Izzo-Brown is also not married to a specific style of soccer. Sometimes she has used a direct style when she has had bigger and faster players; other times she has gone to a possession style for the players that are skilled but might not be quite as fast. And the set pieces she chooses to use in games are cloaked under a veil of secrecy almost bordering on paranoia.
If you can get your hands on one of West Virginia’s game tapes, you will notice her team’s attack this year is probably a lot different than her 2007 team, or the 2008 or 2009 teams. To borrow a football analogy, the spread offense she is using one year may turn into the power-I or a pro set the next based on the players she has and what they can do best.
“You have to adapt to the players,” she says. “It’s just like everything else. We want to put ourselves in the best position and put our players in the best position to perform at the highest level. We’ve got to kind of see what people are doing and the only way to see it is early on and then we go from there.”
And while each team might be a little different, the results are always the same - they all win.
“The one thing about this team that separates them from some of the other ones is they just work so hard for each other,” Izzo-Brown noted. “We’ve got really good chemistry. There is no separation. No seniors or freshmen, no line that is being drawn.
“Last Friday (against Pitt), Blake Miller is running to our 18-yard box defensively and she is our forward (to help protect WVU’s lead). You’ve got Mallory Smith running down balls inside our attacking 18. Kids are just stepping up at different times and helping each other out, and I think that is super important at this time of the season.”
Perhaps Izzo-Brown’s best coaching trait is her uncanny ability to flip a negative into a positive. Twice this year her teams got whacked over the head, losing a 5-0 ambush at Penn State back on Aug. 26 and earlier this month dropping a 4-1 match to a subpar Villanova team when one of her players received a red card and the team had to play the rest of the match a man down.
Both times West Virginia immediately rallied.
“My thing is you don’t want to kill them with negativity, but you also say, hey, we just had a great opportunity and we got our butts whipped and we’ve got to work even harder because someone just put four or five goals on us,” she explained. “Where were the breakdowns and who is going to step up and be more focused for us?

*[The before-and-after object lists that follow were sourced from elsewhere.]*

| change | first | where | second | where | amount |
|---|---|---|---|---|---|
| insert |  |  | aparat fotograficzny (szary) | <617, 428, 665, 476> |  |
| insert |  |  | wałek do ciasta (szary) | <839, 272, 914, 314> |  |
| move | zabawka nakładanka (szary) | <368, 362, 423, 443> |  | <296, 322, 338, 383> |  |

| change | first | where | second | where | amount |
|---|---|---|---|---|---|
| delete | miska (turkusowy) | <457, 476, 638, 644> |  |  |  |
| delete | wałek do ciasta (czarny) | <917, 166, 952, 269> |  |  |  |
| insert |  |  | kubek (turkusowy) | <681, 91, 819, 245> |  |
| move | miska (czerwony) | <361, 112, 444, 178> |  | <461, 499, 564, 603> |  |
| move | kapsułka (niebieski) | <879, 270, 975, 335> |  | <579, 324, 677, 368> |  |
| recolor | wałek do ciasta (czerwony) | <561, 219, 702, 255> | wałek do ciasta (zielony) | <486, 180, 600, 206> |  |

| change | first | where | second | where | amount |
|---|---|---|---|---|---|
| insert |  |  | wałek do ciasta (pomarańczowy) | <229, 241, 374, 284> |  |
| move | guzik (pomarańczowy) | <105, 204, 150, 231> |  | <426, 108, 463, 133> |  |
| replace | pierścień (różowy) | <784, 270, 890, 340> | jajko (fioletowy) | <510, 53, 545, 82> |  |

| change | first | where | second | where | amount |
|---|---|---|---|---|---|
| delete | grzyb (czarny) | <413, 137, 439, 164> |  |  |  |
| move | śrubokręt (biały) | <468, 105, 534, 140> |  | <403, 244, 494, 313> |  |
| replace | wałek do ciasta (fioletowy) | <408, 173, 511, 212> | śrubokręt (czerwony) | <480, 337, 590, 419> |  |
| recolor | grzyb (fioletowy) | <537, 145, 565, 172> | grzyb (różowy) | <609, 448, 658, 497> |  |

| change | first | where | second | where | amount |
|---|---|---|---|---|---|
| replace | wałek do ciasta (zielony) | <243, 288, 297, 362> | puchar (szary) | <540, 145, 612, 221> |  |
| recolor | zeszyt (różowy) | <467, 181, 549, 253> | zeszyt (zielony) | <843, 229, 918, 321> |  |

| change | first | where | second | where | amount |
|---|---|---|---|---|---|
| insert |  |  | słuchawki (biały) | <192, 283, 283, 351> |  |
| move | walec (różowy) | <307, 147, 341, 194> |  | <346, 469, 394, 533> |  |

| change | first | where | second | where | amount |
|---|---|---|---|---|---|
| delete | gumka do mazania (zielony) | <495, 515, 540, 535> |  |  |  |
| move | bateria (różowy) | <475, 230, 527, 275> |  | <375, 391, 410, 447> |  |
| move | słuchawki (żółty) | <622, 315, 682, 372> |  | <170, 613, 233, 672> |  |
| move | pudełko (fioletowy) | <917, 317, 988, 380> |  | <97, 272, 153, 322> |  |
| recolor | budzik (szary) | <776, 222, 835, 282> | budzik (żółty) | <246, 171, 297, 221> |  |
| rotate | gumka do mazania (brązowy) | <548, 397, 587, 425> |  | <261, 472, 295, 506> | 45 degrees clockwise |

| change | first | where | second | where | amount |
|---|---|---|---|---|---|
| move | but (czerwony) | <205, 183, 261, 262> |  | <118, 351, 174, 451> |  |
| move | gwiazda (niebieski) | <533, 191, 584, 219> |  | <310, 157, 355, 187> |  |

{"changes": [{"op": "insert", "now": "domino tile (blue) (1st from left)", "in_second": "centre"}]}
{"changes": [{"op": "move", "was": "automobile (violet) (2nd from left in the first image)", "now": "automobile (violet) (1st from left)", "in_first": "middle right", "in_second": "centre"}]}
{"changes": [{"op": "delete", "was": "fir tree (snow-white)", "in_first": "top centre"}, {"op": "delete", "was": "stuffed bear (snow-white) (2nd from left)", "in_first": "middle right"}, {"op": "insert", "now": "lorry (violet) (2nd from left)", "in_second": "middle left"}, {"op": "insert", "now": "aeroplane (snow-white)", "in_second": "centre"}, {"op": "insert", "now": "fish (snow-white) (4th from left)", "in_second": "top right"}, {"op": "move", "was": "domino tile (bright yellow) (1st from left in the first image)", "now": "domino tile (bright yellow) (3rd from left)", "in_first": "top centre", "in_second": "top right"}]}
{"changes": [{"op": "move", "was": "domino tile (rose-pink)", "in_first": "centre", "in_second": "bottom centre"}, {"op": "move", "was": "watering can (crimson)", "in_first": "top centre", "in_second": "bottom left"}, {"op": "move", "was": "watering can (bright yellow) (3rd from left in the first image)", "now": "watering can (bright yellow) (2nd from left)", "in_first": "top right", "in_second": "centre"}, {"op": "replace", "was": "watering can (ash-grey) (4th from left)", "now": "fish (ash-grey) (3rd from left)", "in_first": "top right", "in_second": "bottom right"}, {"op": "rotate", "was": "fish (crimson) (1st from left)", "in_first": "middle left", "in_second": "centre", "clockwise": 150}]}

“For me, as much as you’re saying to yourself, oh my God, this is awful. I hate losing. But it’s also like, OK, we’ve got to figure this out collectively and that’s what these girls did. There are areas we obviously had to get better at and we had to do it quickly.”
The bottom line is that the true competitors - the players Izzo-Brown wants in her soccer program - despise losing.
“Athletes don’t want to fail,” she said. “It’s like sometimes you go to football games and you hear these fans screaming at the players. It’s like ‘do you really think Geno Smith wants to fail? No. That’s what I’m thinking. Do these kids really want to be bad? Of course not, so how do I make sure they are better and I’m maximizing their potential?”
Fortunately for Mountaineer soccer fans, that is a question Izzo-Brown always seems to have an answer for.